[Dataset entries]
★ ★ ★ ★ ★

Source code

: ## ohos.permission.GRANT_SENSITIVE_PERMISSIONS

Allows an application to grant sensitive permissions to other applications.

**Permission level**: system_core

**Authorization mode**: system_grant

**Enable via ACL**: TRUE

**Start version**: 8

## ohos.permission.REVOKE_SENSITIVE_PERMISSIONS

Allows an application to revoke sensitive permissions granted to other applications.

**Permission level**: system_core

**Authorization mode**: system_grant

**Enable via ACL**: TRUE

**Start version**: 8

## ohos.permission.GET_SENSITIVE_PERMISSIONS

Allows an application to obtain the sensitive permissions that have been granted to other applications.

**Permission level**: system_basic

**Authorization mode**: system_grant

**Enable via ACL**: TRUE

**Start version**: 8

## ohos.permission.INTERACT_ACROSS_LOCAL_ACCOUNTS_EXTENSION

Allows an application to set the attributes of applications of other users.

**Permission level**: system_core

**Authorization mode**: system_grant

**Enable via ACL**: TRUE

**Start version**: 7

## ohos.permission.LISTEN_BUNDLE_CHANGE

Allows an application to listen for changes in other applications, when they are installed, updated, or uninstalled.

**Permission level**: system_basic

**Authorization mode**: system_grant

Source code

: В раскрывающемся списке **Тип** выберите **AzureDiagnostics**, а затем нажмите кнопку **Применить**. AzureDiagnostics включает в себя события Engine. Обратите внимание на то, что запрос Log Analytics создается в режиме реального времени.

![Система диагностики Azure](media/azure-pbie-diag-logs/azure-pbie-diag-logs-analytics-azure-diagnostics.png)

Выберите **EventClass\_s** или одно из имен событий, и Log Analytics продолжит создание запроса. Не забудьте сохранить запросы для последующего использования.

★ ★ ★ ★ ★

● EXERCISE REQUIREMENTS
Rewrite the records from the line with "Allows an application to listen" through the end of the records, substituting "Azure Monitor" for "Log Analytics" and leaving everything else unchanged.

● SOLUTION
Allows an application to listen for changes in other applications, when they are installed, updated, or uninstalled.

**Permission level**: system_basic

**Authorization mode**: system_grant

Source code

: В раскрывающемся списке **Тип** выберите **AzureDiagnostics**, а затем нажмите кнопку **Применить**. AzureDiagnostics включает в себя события Engine. Обратите внимание на то, что запрос Azure Monitor создается в режиме реального времени.

![Система диагностики Azure](media/azure-pbie-diag-logs/azure-pbie-diag-logs-analytics-azure-diagnostics.png)

Выберите **EventClass\_s** или одно из имен событий, и Azure Monitor продолжит создание запроса. Не забудьте сохранить запросы для последующего использования.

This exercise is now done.